Santorum: Climate science is 'political science'

The former senator, son of a nurse and a lawyer, says he 'comes from the coal fields.'

STEUBENVILLE, Ohio - Portraying himself as a native son of Western Pennsylvania and Eastern Ohio, Republican presidential candidate Rick Santorum Monday emphasized his heritage as the grandson of a coal miner and railed against environmental regulations that have diminished the coal industry in the region.

"Ladies and gentlemen, we need someone who understands, who comes from the coal fields, who comes from the steel mills, who understands what average working people in America need to be able to provide for themselves and their families," Santorum said to a crowd of about 500 people in the Democratic-leaning eastern edge of the state.

Santorum's claim to have come "from the coal fields" is a stretch - by two generations. He has never worked in a coal mine. His parents' professions were psychologist and nurse, and Santorum is a lawyer who has spent all of his adult life in politics. But he frequently invokes his grandfather, who worked in the auto factories of Detroit and then the coal mines of Western Pennsylvania after he immigrated to the United States from Italy.

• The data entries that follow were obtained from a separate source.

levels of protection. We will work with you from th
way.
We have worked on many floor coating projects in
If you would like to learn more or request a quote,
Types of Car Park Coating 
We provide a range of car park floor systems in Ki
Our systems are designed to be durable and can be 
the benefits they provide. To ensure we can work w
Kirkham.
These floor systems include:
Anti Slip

In his remarks Monday, Santorum went beyond his usual discussion of the importance of increasing domestic energy production to deliver a blistering attack on environmental activists. He said global warming claims are based on "phony studies," and that climate change science is little more than "political science."

His views are not "anti-science" as Democrats claim, Santorum said. "When it comes to the management of the earth, they are the anti-science ones. We are the ones who stand for science, and technology, and using the resources we have to be able to make sure that we have a quality of life in this country and (that we) maintain a good and stable environment," he said to applause, and cited local ordinances to reduce coal dust pollution in Pittsburgh during the heyday of coal mining.

Santorum also discussed religious faith and the importance of family at length, a popular topic for him in many of the Midwestern states he has visited recently. He accused President Obama of degrading the institution of marriage with provisions in his health care law.

"You realize that if you're married under Obamacare, you pay a lot more than if you're living together under Obamacare. A lot more. Thousands of dollars more, for the average American family who pay if you're married," he said. "If you divorced and live together, Obamacare gives you a break and they do this on other areas of the government. That's what the marriage penalty was all about, for years."